Но, само собой, отец не мог спать все то время, что мы проводили вместе. В конце концов, он был заядлым фотографом, обожал свой Nikon, а я была его любимой моделью. Всучить папе фотокамеру – это был единственный беспроигрышный способ не давать ему спать. Мои дошкольные фотографии – просто что-то: вот мне два года, и я бегаю за белкой в Центральном парке; ловлю ртом струйку из питьевого фонтанчика в зоопарке; сижу на столе в мамином офисе, а платье, оказывается, задралось так высоко, что видно нижнее белье; разгуливаю в маминых туфлях и темных очках по квартире; выгуливаю собаку. Можно даже раскопать снимок, на котором я сижу нога на ногу где-то на скамейке в парке – велосипедки, белая футболка, косички и густая челка, индийские бусы на шее и загадочное, задумчивое выражение лица.
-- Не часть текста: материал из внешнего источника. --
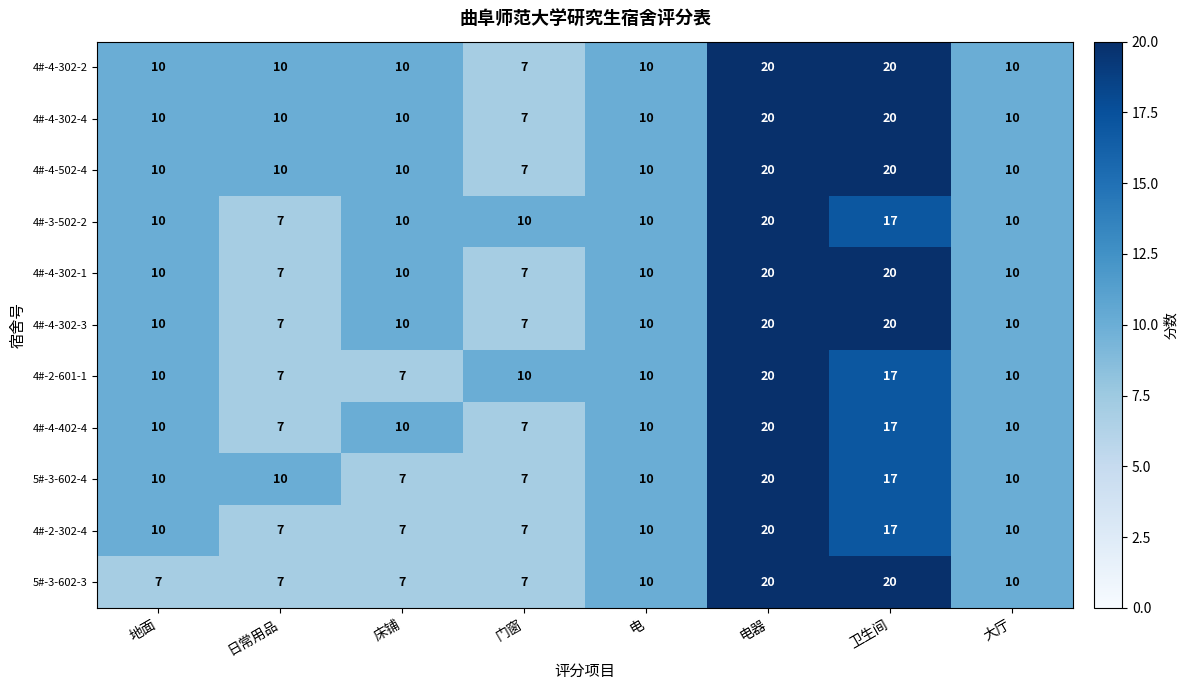

What is the lowest value of the 4#-2-302-4 series?

7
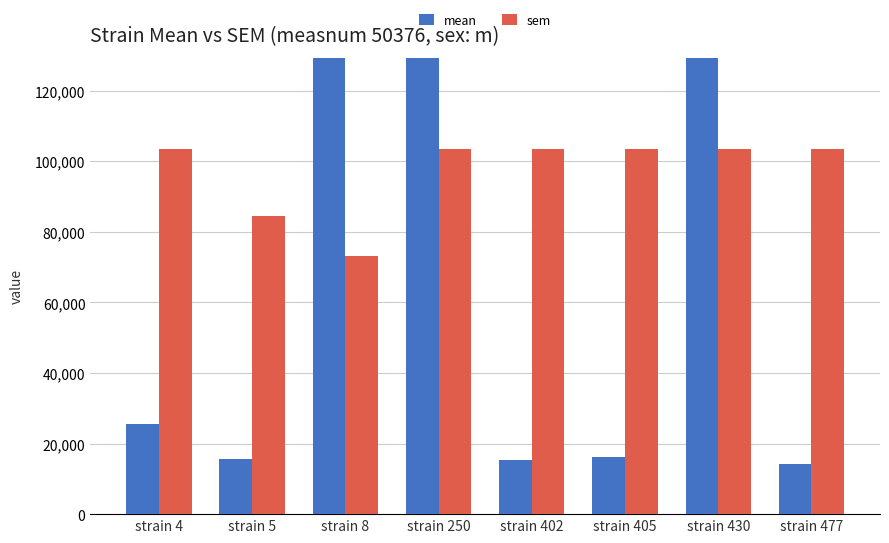

How many data points does each series have?

8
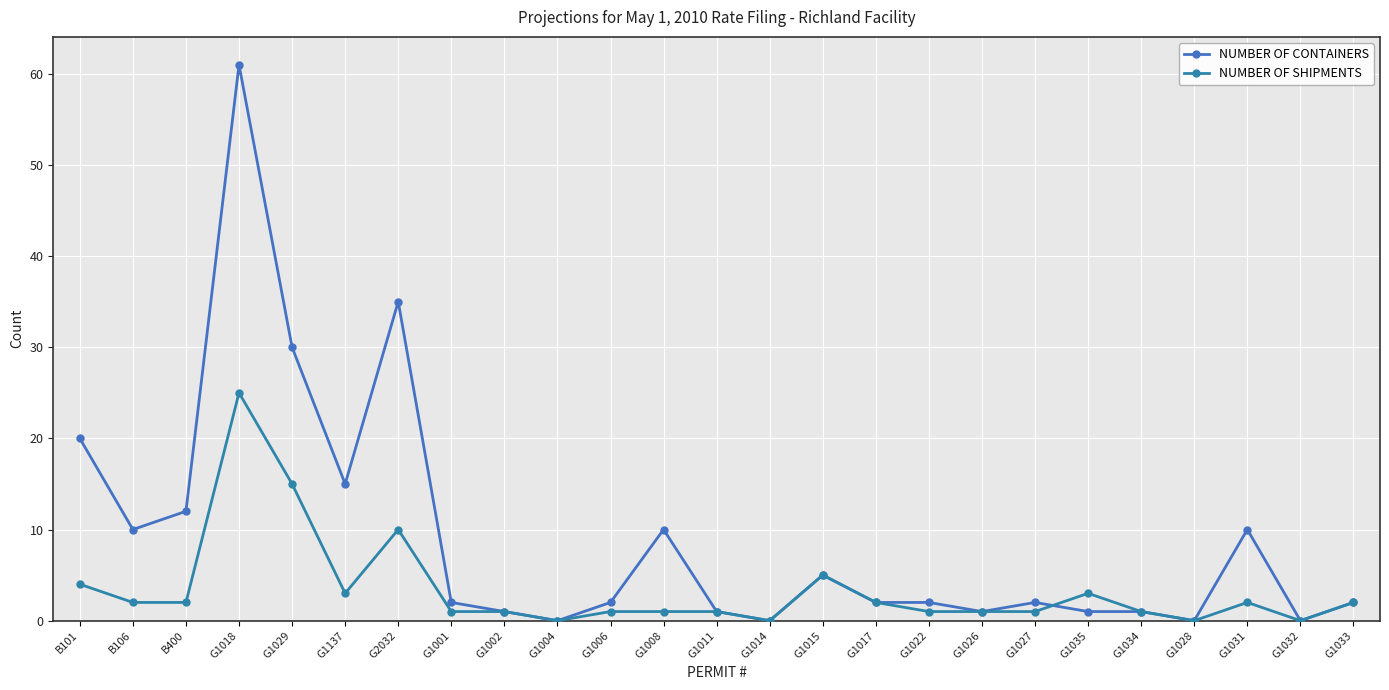

Which series changed the most between B101 and G1018?

NUMBER OF CONTAINERS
И надутая щека, словно мне скучно или я стесняюсь. Похоже, эта фотография казалась всем до того милой, что в итоге она превратилась в открытку с чем-то вроде хайку на обложке: «Людям вроде меня нравятся люди вроде тебя». Говорят, она неплохо продавалась в Калифорнии.
Как-то раз, когда он фотографировал меня в зоопарке Центрального парка (думаю, мне было года два или три), я спросила отца, скоро ли он вернется домой.
– Малышка, я не вернусь, – сказал он. В памяти всплывает серая брусчатка, которой был вымощен зоопарк, – кажется, я все время смотрела себе под ноги, пока шел этот разговор.
– А мамочка говорит, что ты вернешься, – возразила я.
– Уверен, она вовсе не это имела в виду. – Он остановился от усталости – кажется, вот-вот потеряет сознание. – Мы с твоей мамой собираемся жить дальше раздельно, как и пытались тебе объяснить, – помолчав, он добавил: – Что вовсе не значит, что я тебя разлюбил.